Exercise brief:
Check each line of the entries below for the string "мероприятие"; copy every line where it appears.

(Page layout parsing data)
-- -- --

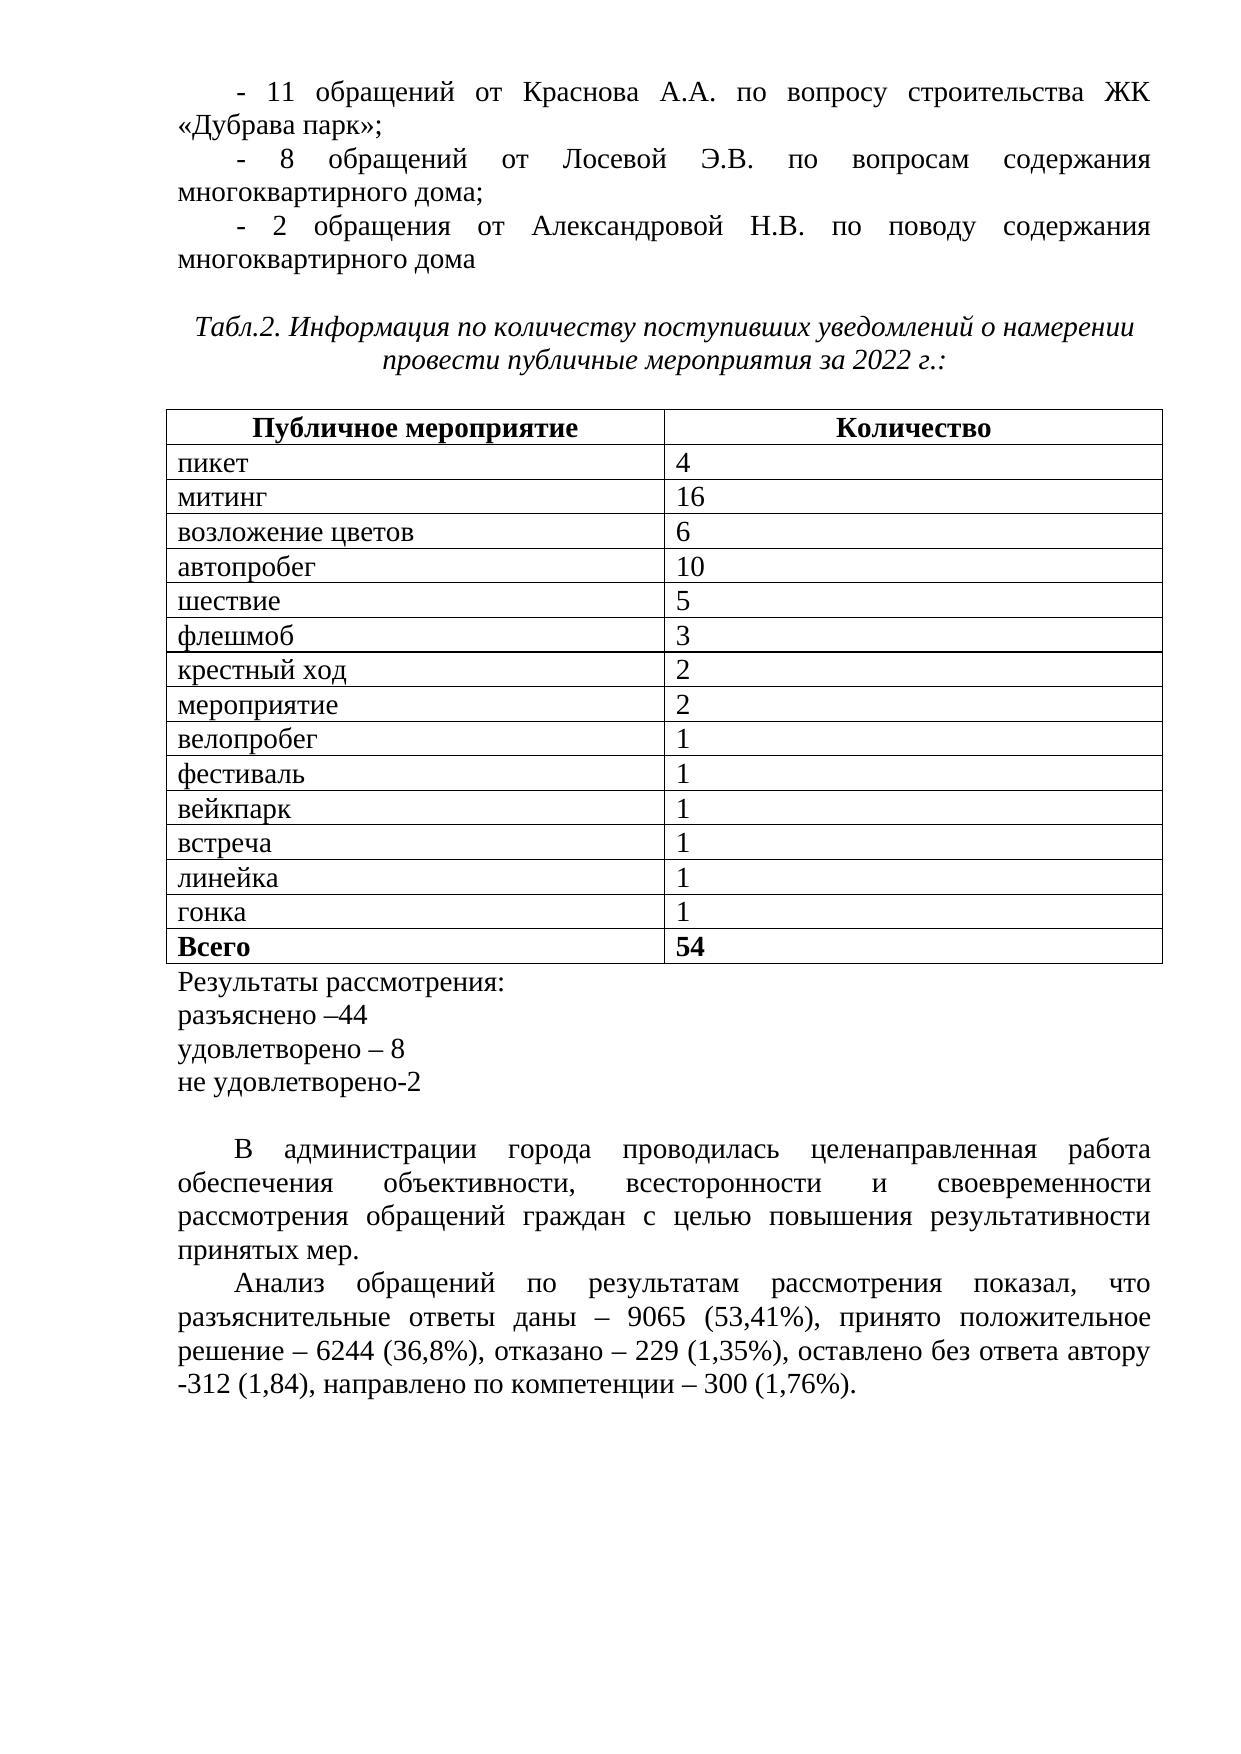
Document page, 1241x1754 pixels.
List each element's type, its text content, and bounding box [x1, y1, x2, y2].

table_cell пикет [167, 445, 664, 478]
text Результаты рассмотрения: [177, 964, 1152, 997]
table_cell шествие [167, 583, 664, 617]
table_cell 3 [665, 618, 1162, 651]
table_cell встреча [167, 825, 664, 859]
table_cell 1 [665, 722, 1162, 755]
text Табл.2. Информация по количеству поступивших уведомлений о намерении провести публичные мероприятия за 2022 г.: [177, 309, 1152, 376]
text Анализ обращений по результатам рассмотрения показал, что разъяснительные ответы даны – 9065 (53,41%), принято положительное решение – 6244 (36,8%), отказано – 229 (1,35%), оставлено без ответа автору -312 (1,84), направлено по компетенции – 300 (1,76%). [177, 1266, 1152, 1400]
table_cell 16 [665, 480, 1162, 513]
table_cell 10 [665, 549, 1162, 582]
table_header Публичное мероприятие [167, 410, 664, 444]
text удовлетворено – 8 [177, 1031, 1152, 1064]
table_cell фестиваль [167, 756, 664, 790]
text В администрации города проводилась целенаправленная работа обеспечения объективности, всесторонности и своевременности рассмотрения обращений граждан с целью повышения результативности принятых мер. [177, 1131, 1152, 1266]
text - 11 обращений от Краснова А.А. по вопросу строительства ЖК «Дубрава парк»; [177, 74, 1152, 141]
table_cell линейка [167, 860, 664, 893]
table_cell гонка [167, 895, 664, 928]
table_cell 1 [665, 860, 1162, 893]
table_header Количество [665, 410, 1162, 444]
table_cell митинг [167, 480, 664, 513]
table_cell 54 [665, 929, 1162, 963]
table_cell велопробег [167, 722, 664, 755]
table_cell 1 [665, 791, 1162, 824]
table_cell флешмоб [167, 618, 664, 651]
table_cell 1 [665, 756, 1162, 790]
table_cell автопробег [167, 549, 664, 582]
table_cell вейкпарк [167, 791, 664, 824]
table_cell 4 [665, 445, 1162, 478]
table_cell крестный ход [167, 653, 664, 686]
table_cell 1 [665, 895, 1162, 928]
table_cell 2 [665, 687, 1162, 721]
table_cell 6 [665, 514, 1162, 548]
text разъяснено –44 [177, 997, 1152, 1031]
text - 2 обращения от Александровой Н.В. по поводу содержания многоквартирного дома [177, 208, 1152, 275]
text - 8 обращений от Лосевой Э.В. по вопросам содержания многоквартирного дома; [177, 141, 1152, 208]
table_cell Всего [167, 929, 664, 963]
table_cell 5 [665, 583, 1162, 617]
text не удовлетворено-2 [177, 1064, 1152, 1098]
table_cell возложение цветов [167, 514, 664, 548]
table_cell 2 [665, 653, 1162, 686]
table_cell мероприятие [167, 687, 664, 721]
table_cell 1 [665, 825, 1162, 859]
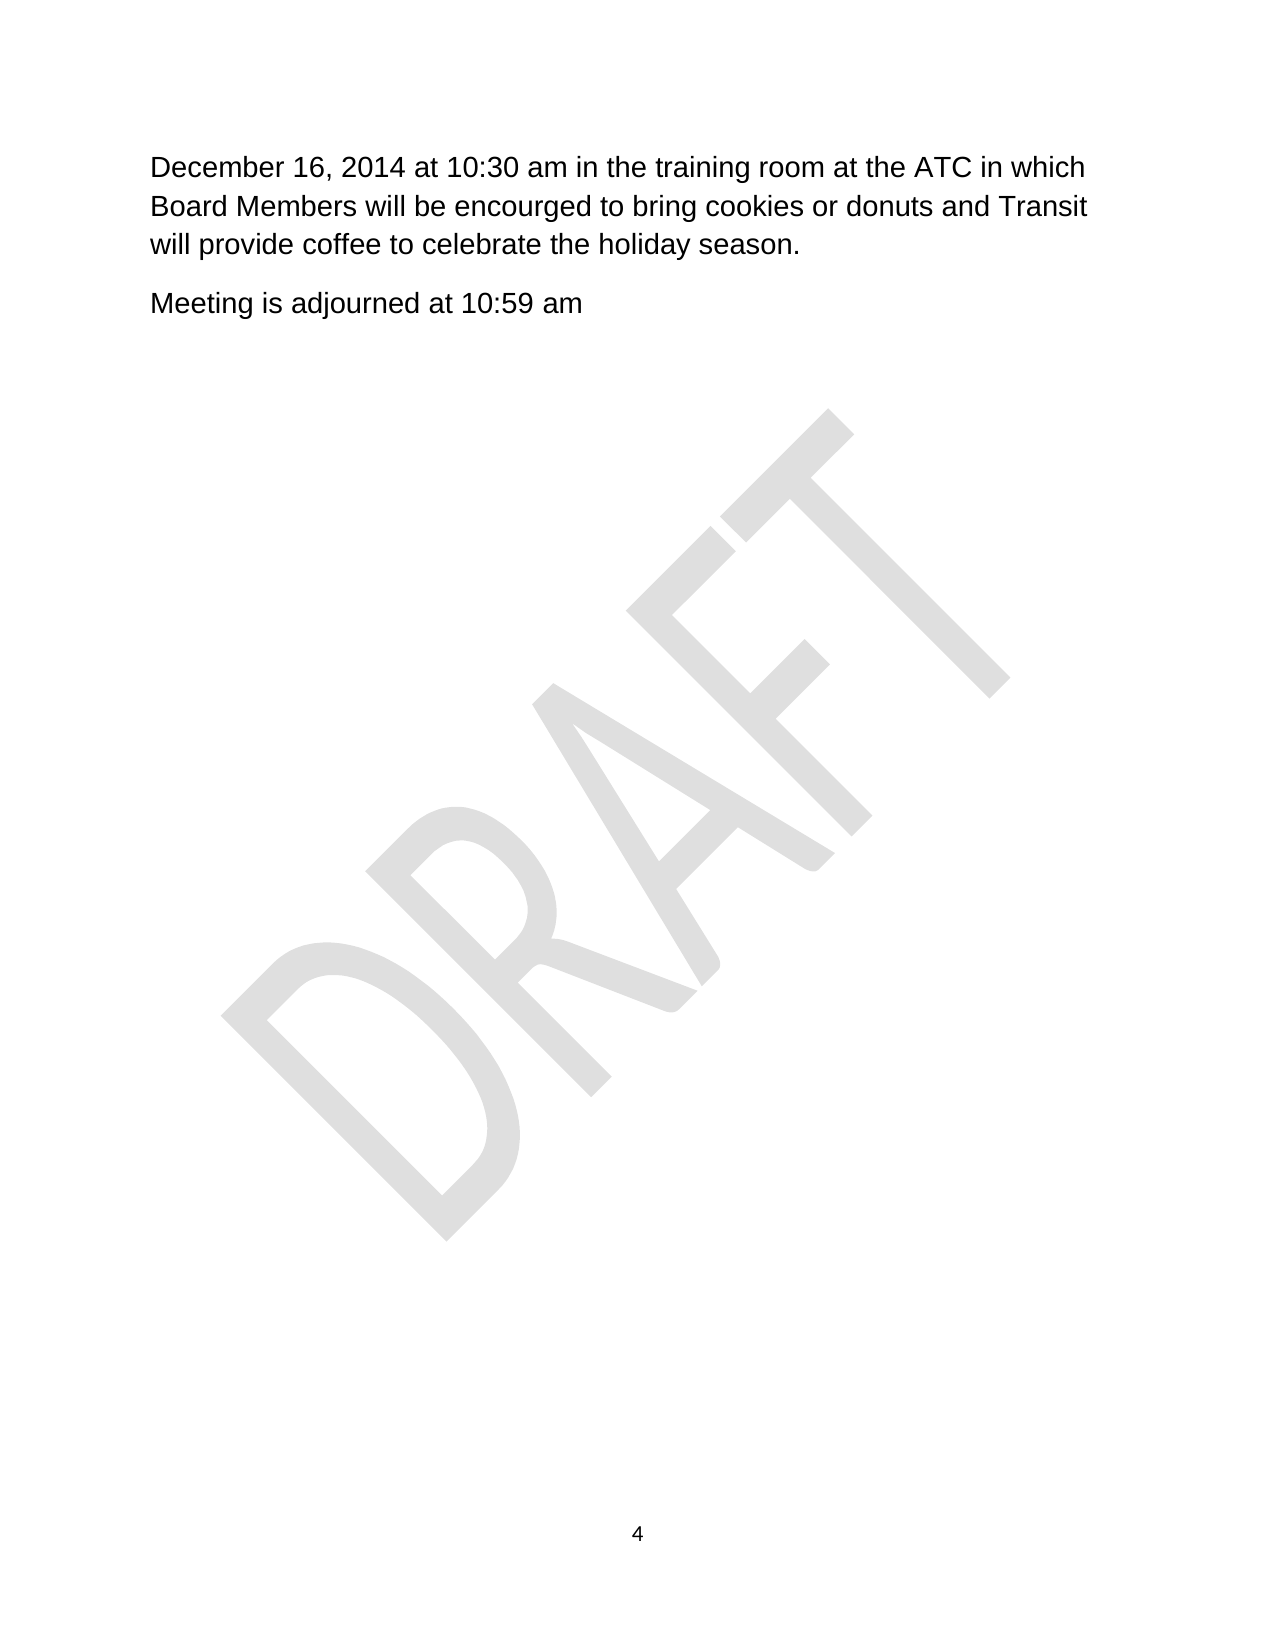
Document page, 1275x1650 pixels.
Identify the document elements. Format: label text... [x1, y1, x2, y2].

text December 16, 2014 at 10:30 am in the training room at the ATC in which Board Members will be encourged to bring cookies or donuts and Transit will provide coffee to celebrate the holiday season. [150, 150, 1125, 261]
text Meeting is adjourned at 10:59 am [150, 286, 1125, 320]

-- -- --

Task solution:
table_header Публичное мероприятие [167, 410, 664, 444]
table_cell мероприятие [167, 687, 664, 721]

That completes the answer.